[Records provided Boundary: Start]

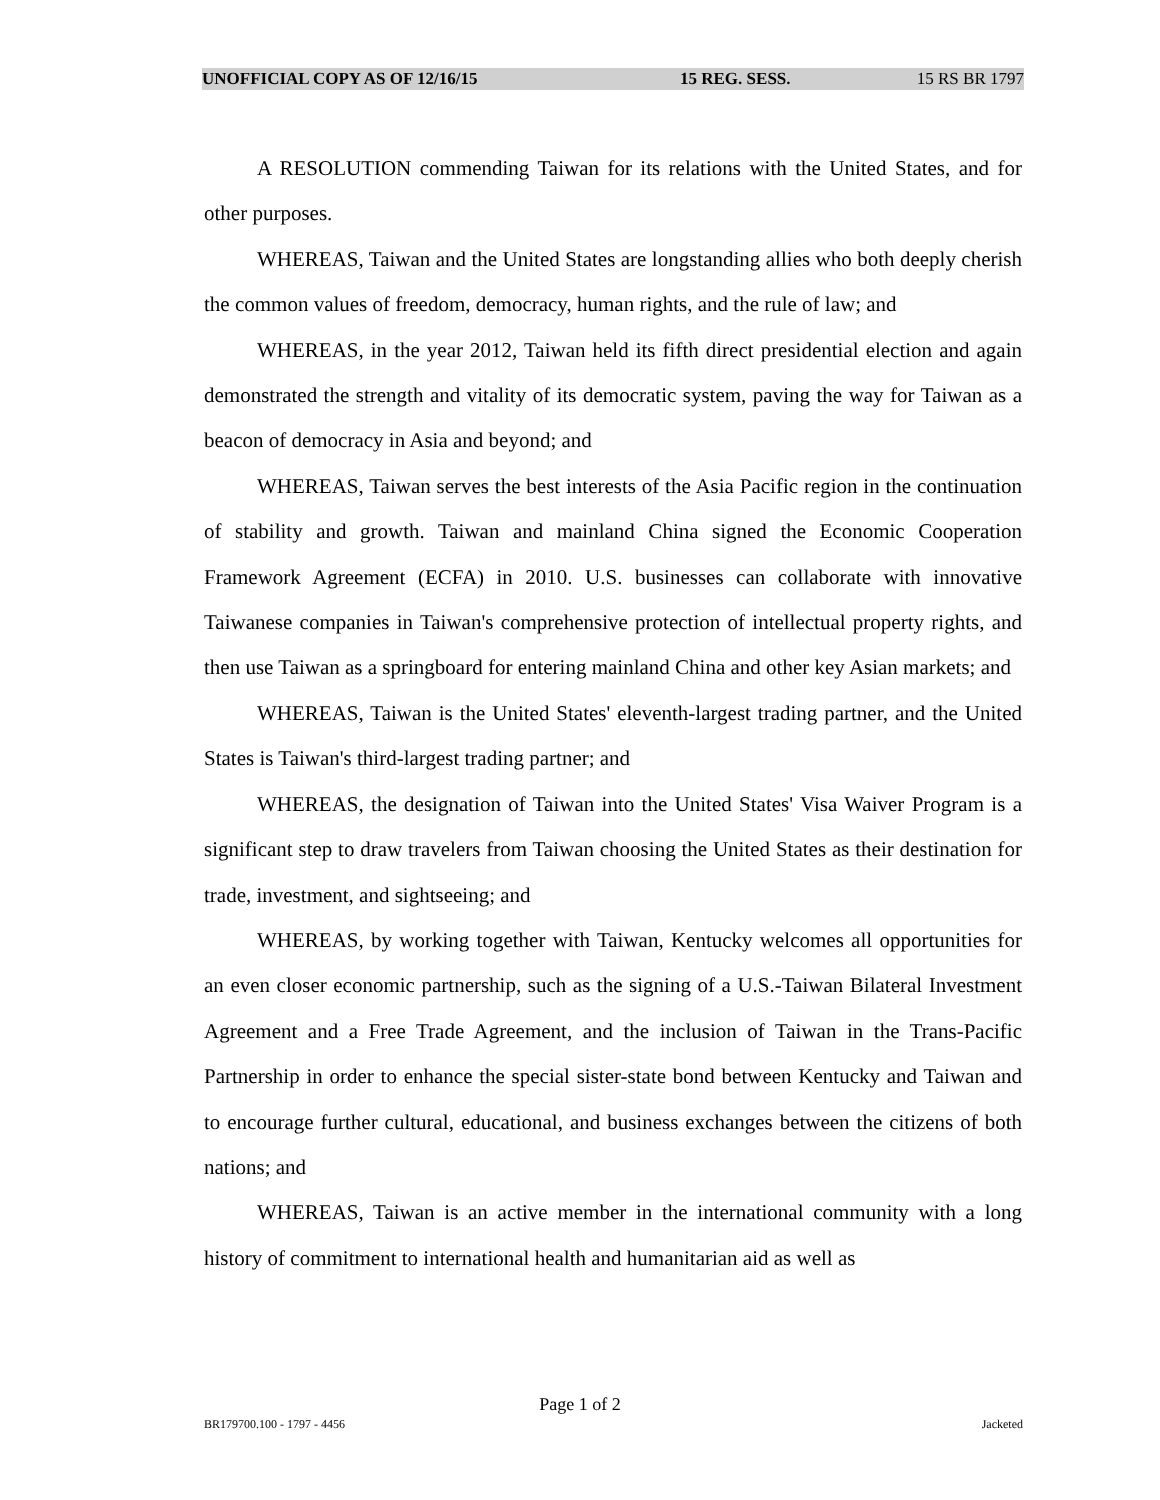UNOFFICIAL COPY AS OF 12/16/15 15 REG. SESS. 15 RS BR 1797
A RESOLUTION commending Taiwan for its relations with the United States, and for other purposes.
WHEREAS, Taiwan and the United States are longstanding allies who both deeply cherish the common values of freedom, democracy, human rights, and the rule of law; and
WHEREAS, in the year 2012, Taiwan held its fifth direct presidential election and again demonstrated the strength and vitality of its democratic system, paving the way for Taiwan as a beacon of democracy in Asia and beyond; and
WHEREAS, Taiwan serves the best interests of the Asia Pacific region in the continuation of stability and growth. Taiwan and mainland China signed the Economic Cooperation Framework Agreement (ECFA) in 2010. U.S. businesses can collaborate with innovative Taiwanese companies in Taiwan's comprehensive protection of intellectual property rights, and then use Taiwan as a springboard for entering mainland China and other key Asian markets; and
WHEREAS, Taiwan is the United States' eleventh-largest trading partner, and the United States is Taiwan's third-largest trading partner; and
WHEREAS, the designation of Taiwan into the United States' Visa Waiver Program is a significant step to draw travelers from Taiwan choosing the United States as their destination for trade, investment, and sightseeing; and
WHEREAS, by working together with Taiwan, Kentucky welcomes all opportunities for an even closer economic partnership, such as the signing of a U.S.-Taiwan Bilateral Investment Agreement and a Free Trade Agreement, and the inclusion of Taiwan in the Trans-Pacific Partnership in order to enhance the special sister-state bond between Kentucky and Taiwan and to encourage further cultural, educational, and business exchanges between the citizens of both nations; and
WHEREAS, Taiwan is an active member in the international community with a long history of commitment to international health and humanitarian aid as well as
Page 1 of 2
BR179700.100 - 1797 - 4456 Jacketed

[Records provided Boundary: End]

Identify the lines of the entries containing the string "States". Copy each such line.

A RESOLUTION commending Taiwan for its relations with the United States, and for other purposes.
WHEREAS, Taiwan and the United States are longstanding allies who both deeply cherish the common values of freedom, democracy, human rights, and the rule of law; and
WHEREAS, Taiwan is the United States' eleventh-largest trading partner, and the United States is Taiwan's third-largest trading partner; and
WHEREAS, the designation of Taiwan into the United States' Visa Waiver Program is a significant step to draw travelers from Taiwan choosing the United States as their destination for trade, investment, and sightseeing; and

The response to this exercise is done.